Ratio — Supportive : Critical : Neutral = 4 : 0 : 0. Not a single critic of Platner is named, quoted, or given a fair paraphrase of their strongest argument. The "Jacobin's Branko Marcetic" citation is from the same publication as this article. No independent fact-checker, neutral political scientist, Maine voter opposed to Platner, or even a named critic appears.


Omissions

  1. The critics' actual argument. The piece characterizes opposition as a "smear" but never quotes a single critic by name or reproduces their strongest evidence. A reader cannot assess whether the rebuttal is persuasive without knowing what was actually claimed and by whom.

  2. Primary vote totals or polling data. "Voters coalesced behind him" and "drove the sitting governor to despair" are asserted without numbers. What margin did Platner win by? What were the polls?

  3. Governor Mills's own stated reasons for withdrawal. She is described as dropping out due to Platner's support, but her explanation — whatever it was — is not quoted or paraphrased.

  4. Other Senate races context. Comparing Platner's ideological position to Sanders and El-Sayed without noting how left-wing candidates have performed in general elections in competitive states omits material context for assessing his November prospects.

  5. The Reddit posts' "actually embarrassing" content. The piece acknowledges "there was much there that was actually embarrassing" but declines to characterize it, leaving readers unable to weigh what Maine voters chose to overlook.
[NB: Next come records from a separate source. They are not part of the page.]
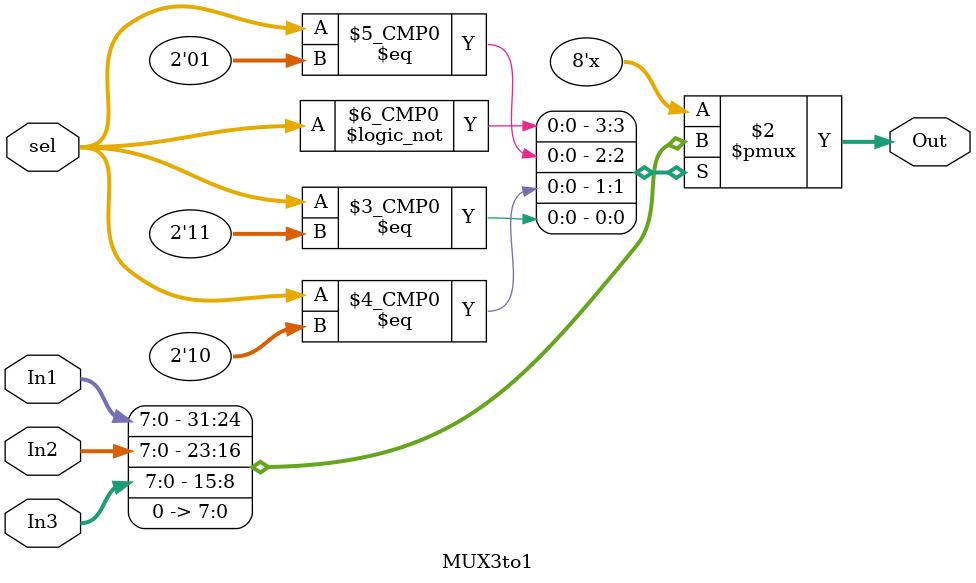
<source format=v>
module MUX3to1(In1, In2, In3, Out, sel);

input 		[7:0]	In1;
input 		[7:0]	In2;
input 		[7:0]	In3;
input		[1:0]	sel;
output	reg	[7:0]	Out;

always @(*)
begin
	case (sel)
		2'b00 :
		begin
			Out = In1;
		end
		2'b01 :
		begin
			Out = In2;
		end
		2'b10 :
		begin
			Out = In3;
		end
		2'b11 :
		begin
			Out = 8'b0;
		end
	endcase
end

endmodule
</source>
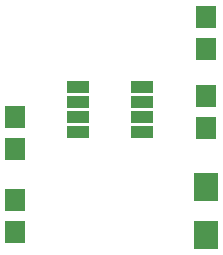
<source format=gbr>
G04 #@! TF.FileFunction,Soldermask,Top*
%FSLAX46Y46*%
G04 Gerber Fmt 4.6, Leading zero omitted, Abs format (unit mm)*
G04 Created by KiCad (PCBNEW 4.0.7) date 05/01/18 22:04:37*
%MOMM*%
%LPD*%
G01*
G04 APERTURE LIST*
%ADD10C,0.100000*%
%ADD11R,2.000000X2.400000*%
%ADD12R,1.700000X1.900000*%
%ADD13R,1.950000X1.000000*%
G04 APERTURE END LIST*
D10*
D11*
X174775000Y-100225000D03*
X174775000Y-104225000D03*
D12*
X158600000Y-104025000D03*
X158600000Y-101325000D03*
X174775000Y-85775000D03*
X174775000Y-88475000D03*
X174775000Y-92450000D03*
X174775000Y-95150000D03*
X158600000Y-94225000D03*
X158600000Y-96925000D03*
D13*
X163900000Y-91695000D03*
X163900000Y-92965000D03*
X163900000Y-94235000D03*
X163900000Y-95505000D03*
X169300000Y-95505000D03*
X169300000Y-94235000D03*
X169300000Y-92965000D03*
X169300000Y-91695000D03*
M02*

</source>
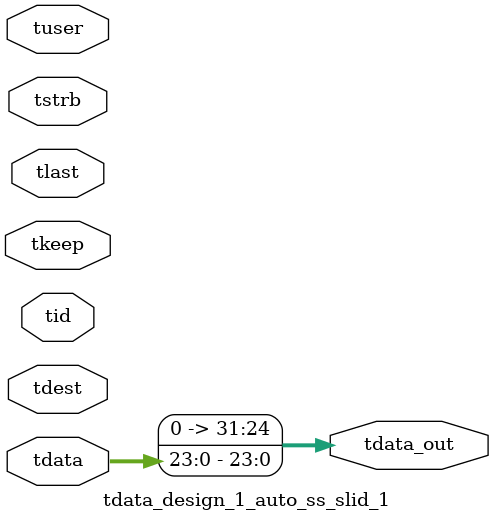
<source format=v>


`timescale 1ps/1ps

module tdata_design_1_auto_ss_slid_1 #
(
parameter C_S_AXIS_TDATA_WIDTH = 32,
parameter C_S_AXIS_TUSER_WIDTH = 0,
parameter C_S_AXIS_TID_WIDTH   = 0,
parameter C_S_AXIS_TDEST_WIDTH = 0,
parameter C_M_AXIS_TDATA_WIDTH = 32
)
(
input  [(C_S_AXIS_TDATA_WIDTH == 0 ? 1 : C_S_AXIS_TDATA_WIDTH)-1:0     ] tdata,
input  [(C_S_AXIS_TUSER_WIDTH == 0 ? 1 : C_S_AXIS_TUSER_WIDTH)-1:0     ] tuser,
input  [(C_S_AXIS_TID_WIDTH   == 0 ? 1 : C_S_AXIS_TID_WIDTH)-1:0       ] tid,
input  [(C_S_AXIS_TDEST_WIDTH == 0 ? 1 : C_S_AXIS_TDEST_WIDTH)-1:0     ] tdest,
input  [(C_S_AXIS_TDATA_WIDTH/8)-1:0 ] tkeep,
input  [(C_S_AXIS_TDATA_WIDTH/8)-1:0 ] tstrb,
input                                                                    tlast,
output [C_M_AXIS_TDATA_WIDTH-1:0] tdata_out
);

assign tdata_out = {tdata[23:0]};

endmodule


</source>
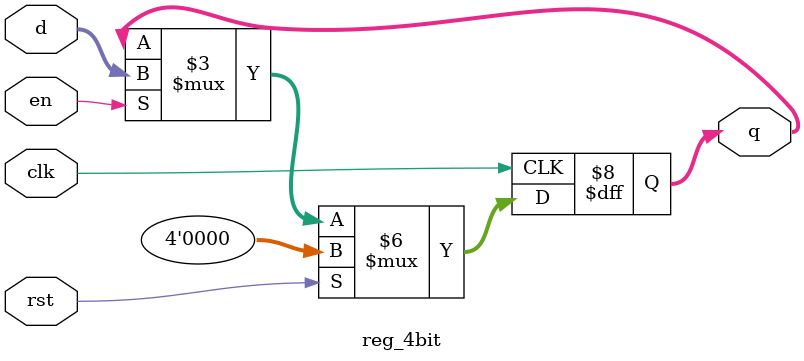
<source format=v>
module reg_4bit(
input [3:0] d,
input clk,rst,
input en,
output reg [3:0] q
);
always @(posedge clk) begin 
if(rst) 
  q<=4'b0000;
else if(en) //when en=1 new data gets loaded else old data will be in hold
  q<=d;
else 
  q<=q;
end
endmodule


</source>
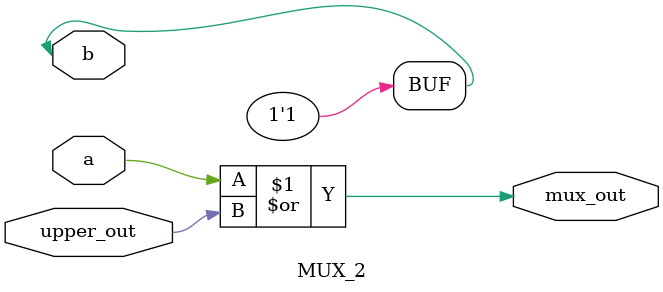
<source format=v>
`timescale 1ns / 1ps


module MUX_2(
a,b,upper_out,mux_out
    );
    input a,b,upper_out;//aÊÇÏÂÒ»bitµÄ±È½Ï½á¹û£¬bÊÇ1£»
    output mux_out;
    wire a,b,upper_out;
    wire mux_out;
    assign b=1'b1;
    assign mux_out=(a | upper_out);
endmodule

</source>
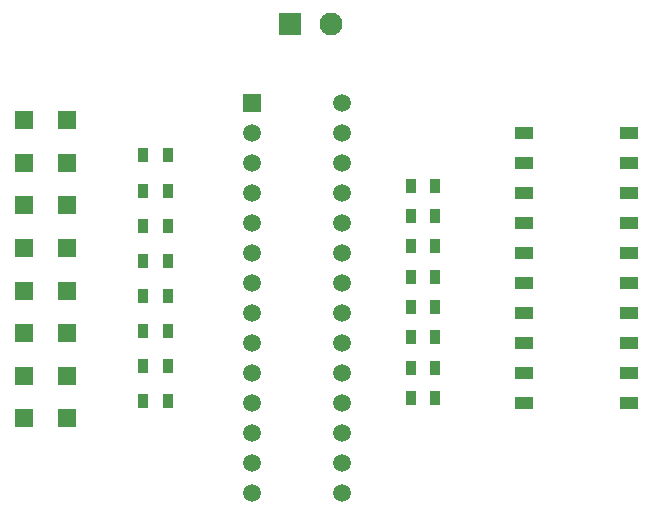
<source format=gbr>
%FSTAX23Y23*%
%MOIN*%
%SFA1B1*%

%IPPOS*%
%ADD10R,0.059055X0.062992*%
%ADD11R,0.059055X0.043307*%
%ADD12R,0.035433X0.047244*%
%ADD14C,0.076772*%
%ADD15R,0.076772X0.076772*%
%ADD16C,0.059055*%
%ADD17R,0.059055X0.059055*%
%LNpcb2_pads_top-1*%
%LPD*%
G54D10*
X03065Y02342D03*
X02923D03*
X03065Y022D03*
X02923D03*
X03065Y02484D03*
X02923D03*
X03065Y02626D03*
X02923D03*
X03065Y02768D03*
X02923D03*
X03065Y03053D03*
X02923D03*
X03065Y0291D03*
X02923D03*
X03065Y02058D03*
X02923D03*
G54D11*
X04588Y02109D03*
Y02209D03*
Y02309D03*
Y02409D03*
Y02509D03*
Y02609D03*
Y02709D03*
Y02809D03*
Y02909D03*
Y03009D03*
X04938D03*
Y02909D03*
Y02809D03*
Y02709D03*
Y02609D03*
Y02509D03*
Y02409D03*
Y02309D03*
Y02209D03*
Y02109D03*
G54D12*
X04293Y02834D03*
X0421D03*
X04293Y02733D03*
X0421D03*
X04293Y02632D03*
X0421D03*
X04293Y0253D03*
X0421D03*
X04293Y02429D03*
X0421D03*
X04293Y02328D03*
X0421D03*
X04293Y02227D03*
X0421D03*
X04293Y02125D03*
X0421D03*
X03317Y02115D03*
X034D03*
X03317Y02232D03*
X034D03*
X03317Y02349D03*
X034D03*
X03317Y02466D03*
X034D03*
X03317Y02583D03*
X034D03*
X03317Y027D03*
X034D03*
X03317Y02817D03*
X034D03*
X03317Y02935D03*
X034D03*
G54D14*
X03946Y03374D03*
G54D15*
X03809Y03374D03*
G54D16*
X0398Y0181D03*
Y0191D03*
Y0201D03*
Y0211D03*
Y0221D03*
Y0231D03*
Y0241D03*
Y0251D03*
Y0261D03*
Y0271D03*
Y0281D03*
Y0291D03*
Y0301D03*
Y0311D03*
X0368Y0181D03*
Y0191D03*
Y0201D03*
Y0211D03*
Y0221D03*
Y0231D03*
Y0241D03*
Y0251D03*
Y0261D03*
Y0271D03*
Y0281D03*
Y0291D03*
Y0301D03*
G54D17*
X0368Y0311D03*
M02*
</source>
  6. Disclosure of Jacobin's editorial relationship to Platner. Jacobin has published favorably on Platner across multiple articles (Marcetic's piece is cited here). The house advocacy posture is not disclosed to the reader as a potential interest.


What it does well


Rating

Dimension Score One-line justification
Factual accuracy 6 Core tattoo/quote facts appear accurate, but key claims (embassy screening, "most intense smear campaign") are unsourced superlatives
Source diversity 2 Four supportive voices all from Platner's orbit; zero named critics quoted or fairly paraphrased
Editorial neutrality 2 Headline, body language, and framing consistently advocate for Platner; critics are dismissed as "angry" without engagement
Comprehensiveness/context 3 Vote totals, critics' actual arguments, Mills's stated reasoning, and the "embarrassing" Reddit content are all withheld
Transparency 5 Byline is present; Jacobin's sustained pro-Platner editorial posture and Marcetic's prior relationship to the story are undisclosed

Overall: 4/10 — A campaign victory lap that reads as house advocacy, omitting all adversarial sources and presenting contested characterizations as settled fact.